PROBLEM: Without copying any pictures, restate exactly the lines from the start of the records through the line containing "renommé. L’amour n’implique pas cé".

[Transcribed page contents]
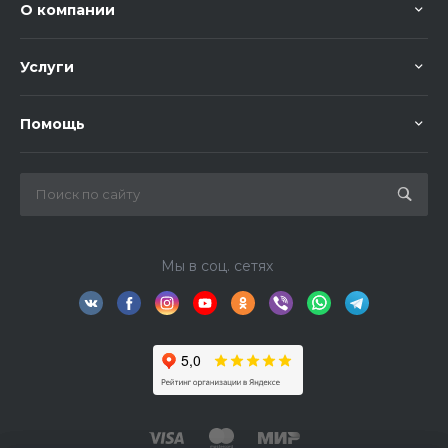
О компании
Услуги
Помощь
Мы в соц. сетях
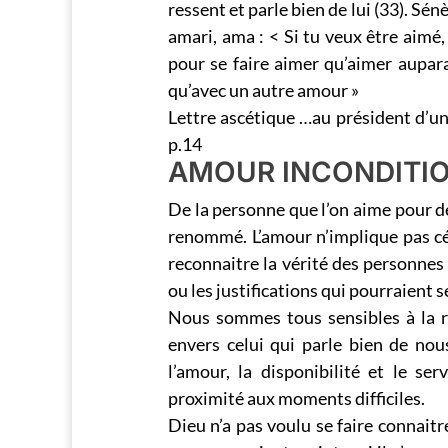
ressent et parle bien de lui (33). Sénè
amari, ama : < Si tu veux être aimé, 
pour se faire aimer qu’aimer aupara
qu’avec un autre amour »
Lettre ascétique …au président d’u
p.14
AMOUR INCONDITI
De la personne que l’on aime pour de
renommé. L’amour n’implique pas cé
reconnaitre la vérité des personnes 
ou les justifications qui pourraient se
Nous sommes tous sensibles à la re
envers celui qui parle bien de no
l’amour, la disponibilité et le se
proximité aux moments difficiles.
Dieu n’a pas voulu se faire connait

WORKED SOLUTION:
О компании
Услуги
Помощь
Мы в соц. сетях
ressent et parle bien de lui (33). Sénè
amari, ama : < Si tu veux être aimé, 
pour se faire aimer qu’aimer aupara
qu’avec un autre amour »
Lettre ascétique …au président d’u
p.14
AMOUR INCONDITI
De la personne que l’on aime pour de
renommé. L’amour n’implique pas cé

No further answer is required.